Nov. 13, 2006 – Page 2960
News flash: A group of political operatives from both major parties have joined forces to form a dot-com venture in cyberspace.
Wait a minute.
I feel as if I wrote that story back in 2000. And know what? I did write that story in 2000. It’s still in the Slate archives. Only a lot of the political dot-coms I wrote about — Politics.com, SpeakOut.com, Voter.com — are no longer around or gave up trying to turn a profit.
So forgive me for being a little skeptical when I heard the news about the launch of HotSoup.com. This is the new political Web site founded by former White House spokesman Joe Lockhart, former Al Gore strategist Carter Eskew, and Bush-Cheney operatives Matthew Dowd and Mark McKinnon. The site bills itself as “the first online community that joins opinion drivers from across the spectrum.”
“We had this idea of reconstituting a campfire chat, but over the Internet,” Dowd told me recently, while running Republican Gov. Arnold Schwarzenegger’s re-election campaign in California. “The idea is to get people around who might have the opposite views and get them to have a discussion without it becoming shrill.”
In the age of the great divide between red states and blue, the people behind HotSoup believe there are some purple people who may want to understand one other. But this may defy the logic that has driven the success of political sites on the Web so far this decade. “In this highly partisan age, an awful lot of people in politics just want to hear what they already believe,” observed Larry J. Sabato, a University of Virginia political science professor. Hence we had Virginia’s GOP Sen.
HotSoup is just one of what will surely be a new wave of political Web sites seeking to position themselves for the presidential primaries in 2008. (Count CQPolitics.com among them.) Just as the politicians who mastered the use of radio, TV and other media gained advantage in years past, operatives have been consumed with every facet of the Internet medium. And 2006 has been a trendsetter.
What is different this time around is the technology has matured. The Federal Communications Commission reported in July that the number of high-speed Internet connections in the United States increased by 33 percent last year to more than 50 million lines. We saw the impact this had on politics in the midterm elections last week as campaign videos posted on YouTube.com spread over this social network and changed the tenor of several important races.

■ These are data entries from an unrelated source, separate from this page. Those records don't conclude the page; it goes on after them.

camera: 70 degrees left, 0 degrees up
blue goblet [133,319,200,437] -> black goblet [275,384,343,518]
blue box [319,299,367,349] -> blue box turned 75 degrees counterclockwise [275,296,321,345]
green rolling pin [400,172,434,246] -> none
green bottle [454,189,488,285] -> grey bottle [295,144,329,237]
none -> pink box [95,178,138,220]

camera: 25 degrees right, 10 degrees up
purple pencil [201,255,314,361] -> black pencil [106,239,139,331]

The rise of social networks is another big change that may influence Politics-dot-com Version 2006. Could the same technology use patterns that drove teeny-boppers to flock to MySpace and Facebook and other “networking” sites also drive the over-18 voting-age set? “Politics is behind the marketplace in general, but the same trends eventually happen in politics,” said political consultant Phil Noble, founder of PoliticsOnline.com, one of the longest-running political Web sites. “You have 100 million users doing anything and a politician would have to be stupid not to pay attention.”

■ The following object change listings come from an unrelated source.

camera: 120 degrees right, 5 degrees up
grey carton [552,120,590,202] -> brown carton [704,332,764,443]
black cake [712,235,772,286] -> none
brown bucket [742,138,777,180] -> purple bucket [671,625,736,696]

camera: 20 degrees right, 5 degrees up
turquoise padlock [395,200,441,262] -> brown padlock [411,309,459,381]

The mainstream media has also taken notice. MSNBC has already partnered with HotSoup and has plans for sharing content, cross promotion and coordinating on news specials. Tammy Haddad, vice president in Washington for MSNBC TV and executive producer of “Hardball,” said the cable news operation wanted to keep tabs on what people in the heartland were talking about. “This is the way politics will be decided,” she said. “If you look at 2008, so much of it will take place on the Web. This is our community. We’re interested in what people have to say.”

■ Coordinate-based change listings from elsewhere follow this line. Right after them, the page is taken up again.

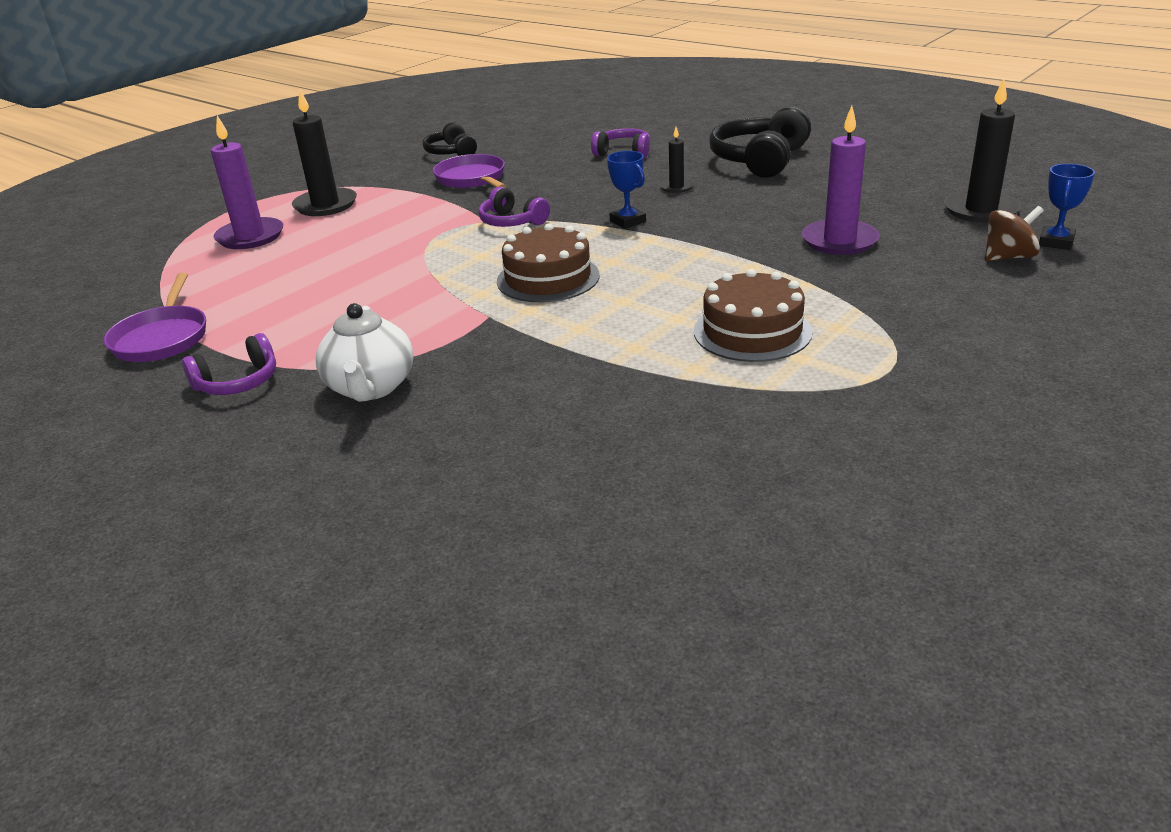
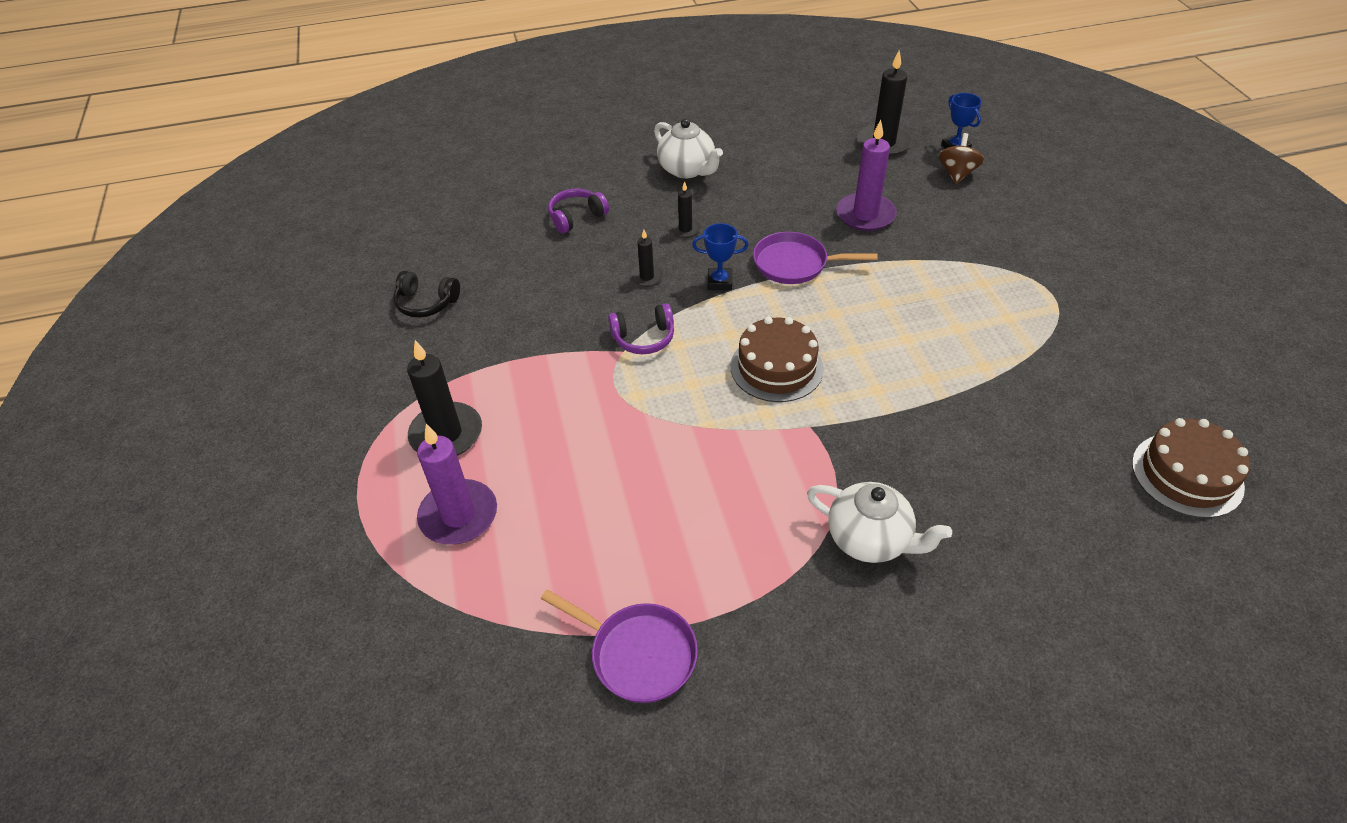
camera: 55 degrees left, 15 degrees up
purple headphones [182,333,276,395] -> none
purple pan [433,154,506,188] -> purple pan moved to [753,232,878,284]
brown cake [694,269,813,362] -> brown cake moved to [1132,418,1250,518]
black headphones [709,107,811,178] -> white teapot [654,118,723,178]
none -> black candle [630,230,664,287]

HotSoup has some hot backers — it’s funded by the founders — and has recruited bold-faced names to post their views, such as former Rep. Dick Armey, the Clintons and Arkansas Gov. Mike Huckabee. But Chip Smith, another of the founders and a former Gore strategist, said that instead of leading the discussion from the top down by experts, “the community is deciding what is relevant.”
Time will tell which political Web sites will achieve critical mass.
But the whole prospect of another dot-com boom prompted a stroll down memory lane and a review of the landscape of the past six years. SpeakOut.com — launched with such advisers as former Democratic Rep. Tom Downey of New York; former national GOP chairman Rich Bond; and Ronald Reagan’s communications guru, Michael Deaver — is now a nonprofit site. Voter.com, once billed as “a revolution in political Web sites, bringing the latest interactive technology together with up-to-the-minute political information,” went belly-up in 2001.
The domain name Politics.com is now for sale. That site, launched in 1999, hired retired ABC News political director Hal Bruno as a senior analyst. Bruno recently told me he has no idea what happened to the Web site after the dot-com crash. “I was one of the lucky ones who got most of the money they owed me,” he said. He’s glad he didn’t take the stock options.